Usage example (mock LLM call):
def mock_llm(prompt):
# In reality you'd call OpenAI, Anthropic, etc.
return "Based on the provided context, the answer is XYZ."
# Pre-build index once
all_chunks = ["Return policy: 30 days from purchase...", "Warranty: 1 year limited..."]
index, chunk_list = build_index(all_chunks)
answer = answer_query("What's your return period?", index, chunk_list, mock_llm)
print(answer)
Lessons Learned & Trade-offs
- Threshold tuning is critical. Too low, you still get hallucinations. Too high, you miss valid queries and frustrate users (fallback triggers too often). I ran a batch of 200 historical support tickets to find the threshold that maximized good answers while keeping false positives under 5%.

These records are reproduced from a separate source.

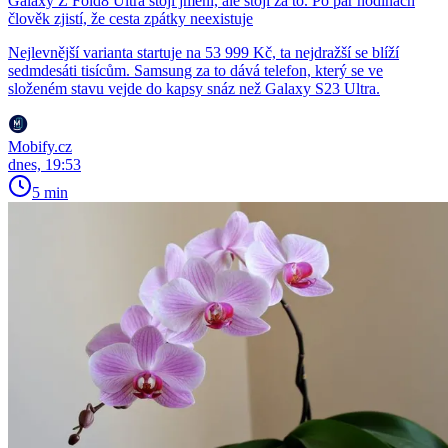
Galaxy Z Fold8 Ultra stojí jmění, ale stojí za to. Po pár hodinách
člověk zjistí, že cesta zpátky neexistuje
Nejlevnější varianta startuje na 53 999 Kč, ta nejdražší se blíží
sedmdesáti tisícům. Samsung za to dává telefon, který se ve
složeném stavu vejde do kapsy snáz než Galaxy S23 Ultra.
Mobify.cz
dnes, 19:53
5 min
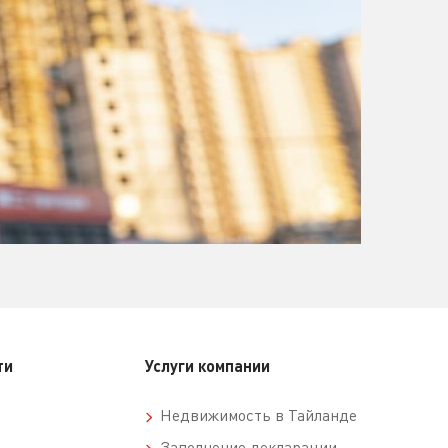
ти
Услуги компании
Недвижимость в Тайланде
Заполнение декларации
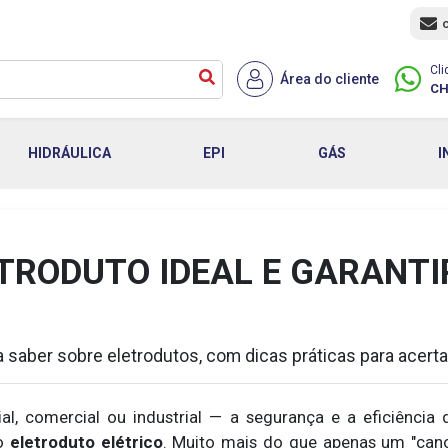
Cli
Área do cliente
CH
HIDRÁULICA
EPI
GÁS
I
TRODUTO IDEAL E GARANTI
 saber sobre eletrodutos, com dicas práticas para acertar
ial, comercial ou industrial — a segurança e a eficiênci
 o
eletroduto elétrico
. Muito mais do que apenas um "can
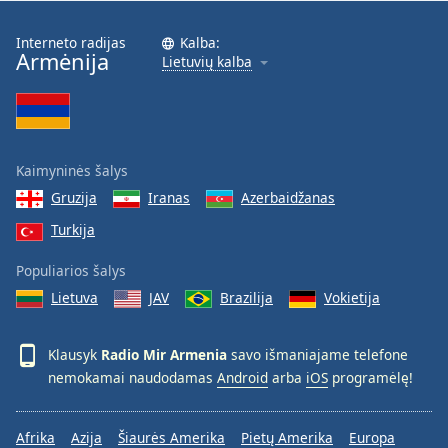
Font
Family
Interneto radijas
Kalba:
Armėnija
Lietuvių kalba
Reset
Done
Close
Modal
Kaimyninės šalys
Dialog
End
Gruzija
Iranas
Azerbaidžanas
of
Turkija
dialog
window.
Populiarios šalys
Lietuva
JAV
Brazilija
Vokietija
Klausyk
Radio Mir Armenia
savo išmaniajame telefone
nemokamai naudodamas
Android
arba
iOS
programėlę!
Afrika
Azija
Šiaurės Amerika
Pietų Amerika
Europa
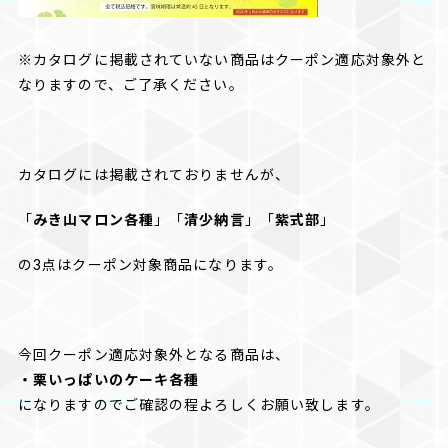
※カタログに掲載されていない商品はクーポン適応対象外と
なりますので、ご了承ください。
カタログには掲載されておりませんが、
「
みき山マロン各種
」「
清少納言
」「
紫式部
」
の3点はクーポン対象商品になります。
今回クーポン適応対象外となる商品は、
・栗いっぱいのケーキ各種
になりますのでご確認の程よろしくお願い致します。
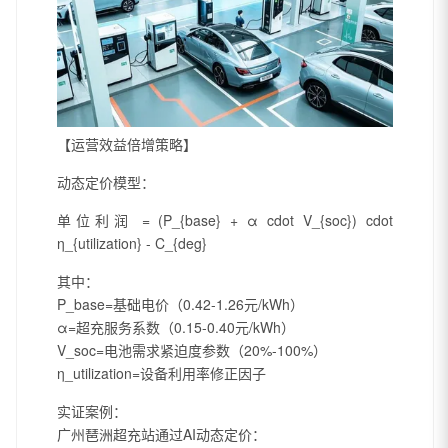
【运营效益倍增策略】
动态定价模型：
单位利润 = (P_{base} + α cdot V_{soc}) cdot
η_{utilization} - C_{deg}
其中：
P_base=基础电价（0.42-1.26元/kWh）
α=超充服务系数（0.15-0.40元/kWh）
V_soc=电池需求紧迫度参数（20%-100%）
η_utilization=设备利用率修正因子
实证案例：
广州琶洲超充站通过AI动态定价：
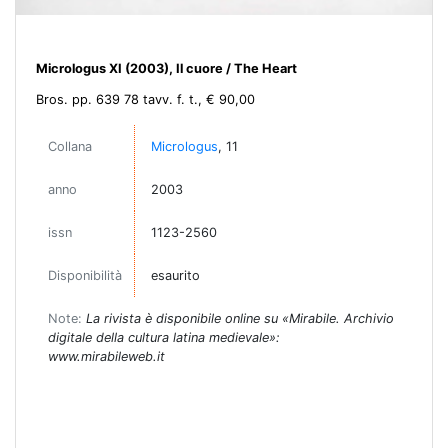
Micrologus XI (2003), Il cuore / The Heart
Bros. pp. 639 78 tavv. f. t., € 90,00
Collana
Micrologus
, 11
anno
2003
issn
1123-2560
Disponibilità
esaurito
Note:
La rivista è disponibile online su «Mirabile. Archivio
digitale della cultura latina medievale»:
www.mirabileweb.it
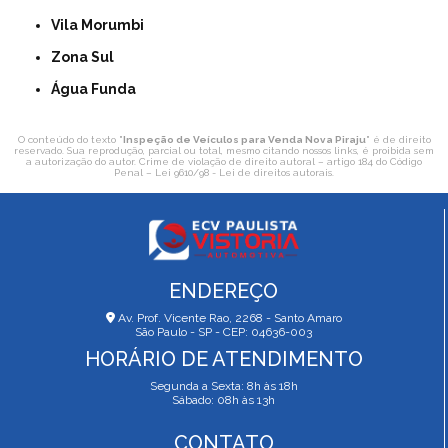
Vila Morumbi
Zona Sul
Água Funda
O conteúdo do texto "
Inspeção de Veículos para Venda Nova Piraju
" é de direito
reservado. Sua reprodução, parcial ou total, mesmo citando nossos links, é proibida sem
a autorização do autor. Crime de violação de direito autoral – artigo 184 do Código
Penal –
Lei 9610/98 - Lei de direitos autorais
.
ENDEREÇO
Av. Prof. Vicente Rao, 2268 - Santo Amaro
São Paulo - SP - CEP: 04636-003
HORÁRIO DE ATENDIMENTO
Segunda a Sexta: 8h às 18h
Sábado: 08h às 13h
CONTATO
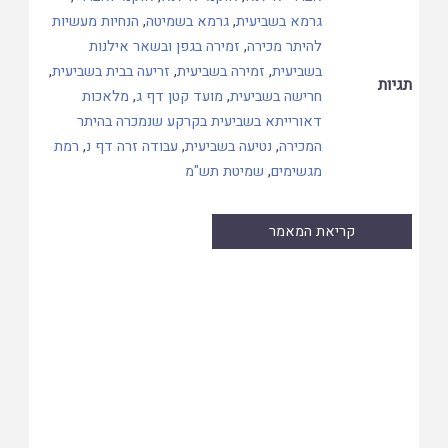
גרמא בשביעית
,
גרמא בשמיטה
,
הנחיות מעשיות
להיתר מכירה
,
זמירה בגפן ובשאר אילנות
בשביעית
,
זמירה בשביעית
,
זריעה בבית בשביעית
,
תגיות
חרישה בשביעית
,
מועד קטן דף ג
,
מלאכות
דאורייתא בשביעית בקרקע שנמכרה בהיתר
המכירה
,
נטיעה בשביעית
,
עבודה זרה דף נ
,
רמת
מגשימים
,
שמיטת תש"מ
קריאת המאמר
Skip
to
PDF
content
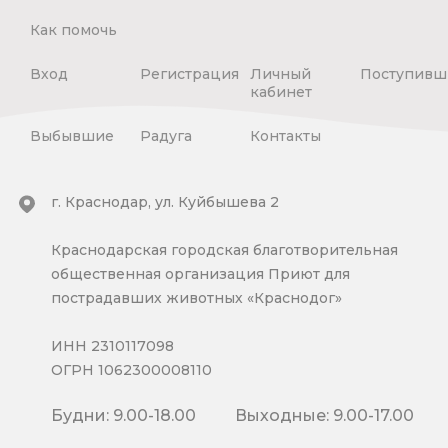
Как помочь
Вход
Регистрация
Личный
Поступивш
кабинет
Выбывшие
Радуга
Контакты
г. Краснодар, ул. Куйбышева 2
Краснодарская городская благотворительная
общественная организация Приют для
пострадавших животных «Краснодог»
ИНН 2310117098
ОГРН 1062300008110
Будни: 9.00-18.00
Выходные: 9.00-17.00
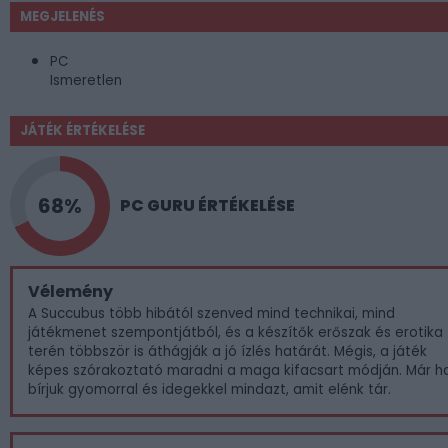
MEGJELENÉS
PC
Ismeretlen
JÁTÉK ÉRTÉKELÉSE
68%
PC GURU ÉRTÉKELÉSE
Vélemény
A Succubus több hibától szenved mind technikai, mind
játékmenet szempontjátból, és a készítők erőszak és erotika
terén többször is áthágják a jó ízlés határát. Mégis, a játék
képes szórakoztató maradni a maga kifacsart módján. Már h
bírjuk gyomorral és idegekkel mindazt, amit elénk tár.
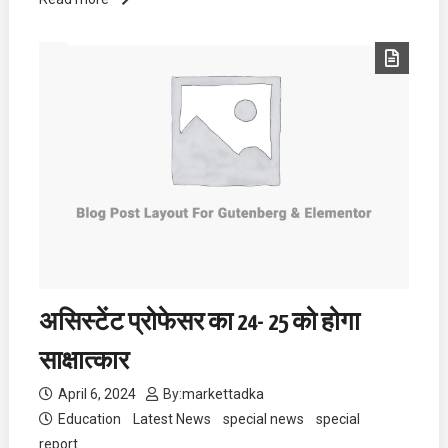
असिस्टेंट प्रोफेसर का 24- 25 को होगा
साक्षात्कार
April 6, 2024
By:
markettadka
Education
Latest News
special news
special
report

- Chunk quality matters. I originally split by paragraphs, but the embedding lost context. Switching to overlapping chunks of ~300 characters with a 50-character overlap improved retrieval.
-
Vector search is not magic. The model I used (
all-MiniLM-L6-v2) is fast but sometimes fails on domain-specific jargon. A tuned model (e.g., fine-tuned on your own support docs) would help, but that’s a bigger investment. - Fallback is essential. Even with a good retrieval pipeline, there will be edge cases. The fallback to a human agent saved our bot from becoming a liability. Also, I added a “Did this answer help?” button to capture feedback for improving the system.
What I’d Do Differently Next Time
I’d start with a simpler hybrid search (BM25 + embedding) before committing to pure vector search. BM25 catches exact phrase matches that embeddings can miss, especially for product names or version numbers. Also, I’d set up automated evaluations from day one—running every bot update against a test set of known good Q&A pairs to catch regressions.
The Tool I Used for Testing (Not Required)
For what it’s worth, I tested the conversation flow using a platform called InterWestInfo (the product link you gave me as background) to simulate user interactions and log fallback events. It helped me iterate quickly, but the core approach—embedding retrieval with a similarity gate—is completely tool-agnostic.
How do you handle hallucinations in your AI features? I’m still experimenting with better chunking strategies and plan to try out hybrid search soon. What’s your setup look like?